### Aim of the task:
Please quote exactly the lines below from the line containing "right knee: (336, 403)" to the line containing "left hip: (563, 338)", both lines included, and nothing else.

-- Data for processing follows --

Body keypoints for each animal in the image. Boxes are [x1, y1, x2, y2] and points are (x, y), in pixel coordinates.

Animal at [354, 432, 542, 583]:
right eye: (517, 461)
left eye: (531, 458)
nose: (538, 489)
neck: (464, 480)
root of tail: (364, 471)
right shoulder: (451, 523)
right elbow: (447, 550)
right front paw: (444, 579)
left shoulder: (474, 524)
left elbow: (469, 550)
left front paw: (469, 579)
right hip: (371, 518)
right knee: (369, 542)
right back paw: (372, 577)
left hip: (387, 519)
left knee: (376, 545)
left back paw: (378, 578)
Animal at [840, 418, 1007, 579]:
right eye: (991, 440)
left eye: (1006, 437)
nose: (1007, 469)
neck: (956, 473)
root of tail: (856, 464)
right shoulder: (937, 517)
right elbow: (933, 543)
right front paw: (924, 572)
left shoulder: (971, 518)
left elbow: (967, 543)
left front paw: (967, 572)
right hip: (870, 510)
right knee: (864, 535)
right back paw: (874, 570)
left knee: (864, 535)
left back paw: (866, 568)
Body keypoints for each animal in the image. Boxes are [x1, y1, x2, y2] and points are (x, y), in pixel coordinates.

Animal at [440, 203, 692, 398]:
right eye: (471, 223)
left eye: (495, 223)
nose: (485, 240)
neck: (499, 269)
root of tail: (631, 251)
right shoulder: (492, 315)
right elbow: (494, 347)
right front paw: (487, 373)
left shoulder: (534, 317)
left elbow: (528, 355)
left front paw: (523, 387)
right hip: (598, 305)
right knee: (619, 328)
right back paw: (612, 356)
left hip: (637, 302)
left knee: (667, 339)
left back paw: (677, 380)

-- Data for processing concluded --
-- Data for processing follows --

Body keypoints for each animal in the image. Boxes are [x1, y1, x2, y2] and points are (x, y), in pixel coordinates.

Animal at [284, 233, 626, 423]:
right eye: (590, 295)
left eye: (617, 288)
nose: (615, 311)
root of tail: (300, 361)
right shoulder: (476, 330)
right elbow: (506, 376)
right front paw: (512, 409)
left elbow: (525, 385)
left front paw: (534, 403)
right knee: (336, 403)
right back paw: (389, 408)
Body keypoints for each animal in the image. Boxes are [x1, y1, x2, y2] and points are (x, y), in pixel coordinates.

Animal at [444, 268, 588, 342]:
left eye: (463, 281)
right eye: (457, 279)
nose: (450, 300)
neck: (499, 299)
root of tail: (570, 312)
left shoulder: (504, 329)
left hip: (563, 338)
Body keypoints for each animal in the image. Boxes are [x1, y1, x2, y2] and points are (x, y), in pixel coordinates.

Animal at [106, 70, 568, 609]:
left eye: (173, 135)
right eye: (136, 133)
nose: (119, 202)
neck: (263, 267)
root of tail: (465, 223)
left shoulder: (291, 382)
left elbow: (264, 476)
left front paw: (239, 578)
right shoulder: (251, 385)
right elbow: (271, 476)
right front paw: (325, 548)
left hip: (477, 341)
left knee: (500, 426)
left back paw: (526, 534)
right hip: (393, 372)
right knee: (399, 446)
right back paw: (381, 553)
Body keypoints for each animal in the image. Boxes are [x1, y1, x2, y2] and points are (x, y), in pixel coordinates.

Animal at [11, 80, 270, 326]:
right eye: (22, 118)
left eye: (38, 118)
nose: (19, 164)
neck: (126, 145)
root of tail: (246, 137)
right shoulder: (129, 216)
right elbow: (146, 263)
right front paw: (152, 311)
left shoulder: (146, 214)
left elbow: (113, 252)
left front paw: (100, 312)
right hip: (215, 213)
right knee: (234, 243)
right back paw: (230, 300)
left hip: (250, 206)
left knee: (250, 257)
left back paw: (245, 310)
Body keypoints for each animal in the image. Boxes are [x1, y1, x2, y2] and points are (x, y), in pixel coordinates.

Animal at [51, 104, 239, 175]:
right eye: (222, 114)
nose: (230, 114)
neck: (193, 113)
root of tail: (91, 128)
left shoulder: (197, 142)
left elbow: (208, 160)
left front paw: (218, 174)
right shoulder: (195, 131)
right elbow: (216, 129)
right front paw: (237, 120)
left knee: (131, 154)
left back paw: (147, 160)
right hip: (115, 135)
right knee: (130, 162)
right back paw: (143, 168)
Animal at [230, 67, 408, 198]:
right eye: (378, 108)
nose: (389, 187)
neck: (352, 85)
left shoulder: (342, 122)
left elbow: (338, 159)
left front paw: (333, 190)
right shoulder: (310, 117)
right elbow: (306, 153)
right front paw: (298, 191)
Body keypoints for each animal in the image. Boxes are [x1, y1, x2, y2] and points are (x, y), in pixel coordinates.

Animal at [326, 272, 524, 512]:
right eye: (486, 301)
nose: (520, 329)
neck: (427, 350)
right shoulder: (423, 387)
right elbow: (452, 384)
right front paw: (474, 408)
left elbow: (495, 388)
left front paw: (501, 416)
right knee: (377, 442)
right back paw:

-- Data for processing concluded --

### Answer box:
right knee: (336, 403)
right back paw: (389, 408)
Body keypoints for each animal in the image. Boxes are [x1, y1, x2, y2] and points are (x, y), in pixel coordinates.

Animal at [444, 268, 588, 342]:
left eye: (463, 281)
right eye: (457, 279)
nose: (450, 300)
neck: (499, 299)
root of tail: (570, 312)
left shoulder: (504, 329)
left hip: (563, 338)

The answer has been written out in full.